Bilder einer Ausstellung | 10.08.2012 | Drucken | Teilen

Mythos Bullenheimer Berg

Über Jahrtausende hinweg vergruben Menschen immer wieder wertvolle Schätze im Boden, warfen sie in Moore oder Gewässer. Die Gründe dafür waren vielfältig: In unruhigen Zeiten nutzte man das Erdreich oft als eine Art Tresor, um die vergrabenen Gegenstände vor dem Zugriff Fremder zu schützen. Schmiede verwahrten im Boden etwa zerbrochenes Altmetall, um es bei Bedarf wieder einzuschmelzen. Doch häufig dienten die Horte rituellen Zwecken – sie galten als Opfer an die Götter.

Archäologen können mit Hilfe von Hortfunden oftmals wertvolle Rückschlüsse auf die Kultur und Lebensweise vieler Völker ziehen.
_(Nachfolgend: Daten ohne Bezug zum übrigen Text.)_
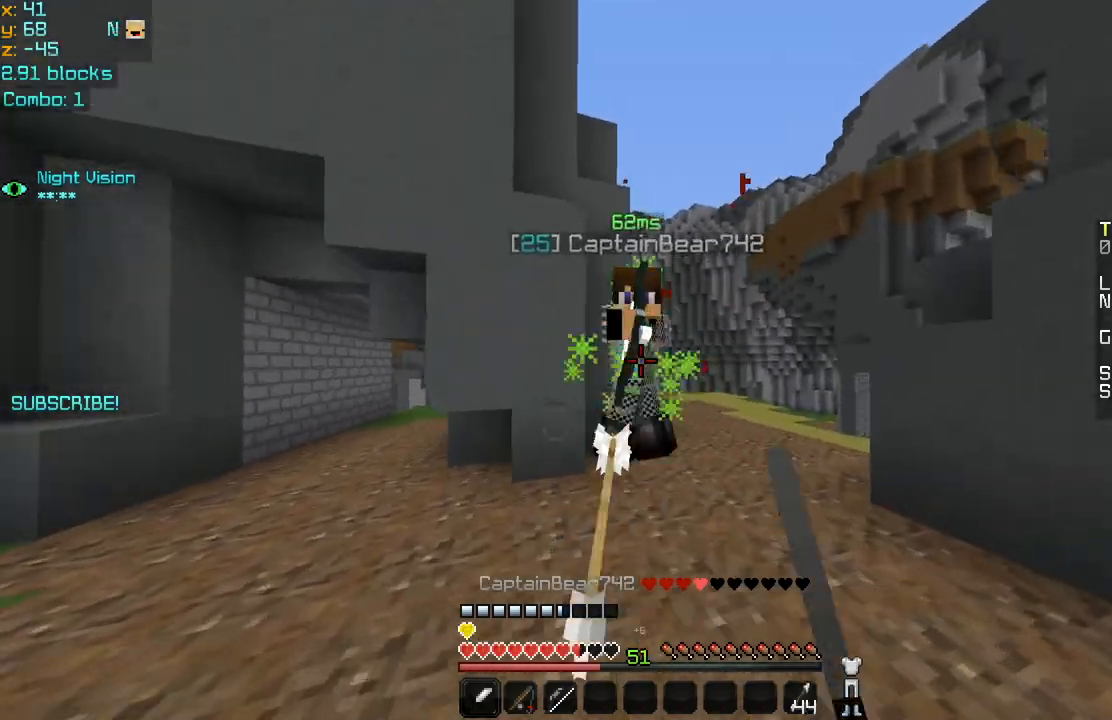
{"keys": ["up"], "mouse": ["left"], "events": [[80, "mouse_left", "up"], [160, "mouse_left", "down"], [240, "mouse_left", "up"], [280, "mouse_left", "down"], [400, "mouse_left", "up"], [440, "mouse_left", "down"]]}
Auf ähnliche Art und Weise entschlüsselten sie auch das Geheimnis des Bullenheimer Bergs nahe der unterfränkischen Gemeinde Ippesheim: Im Jahr 1973 brachte ein Schatzdepot Forscher auf die Spur der fast 3000 Jahre alten befestigten Siedlung, die sich einst auf dem Plateau des Tafelbergs befand.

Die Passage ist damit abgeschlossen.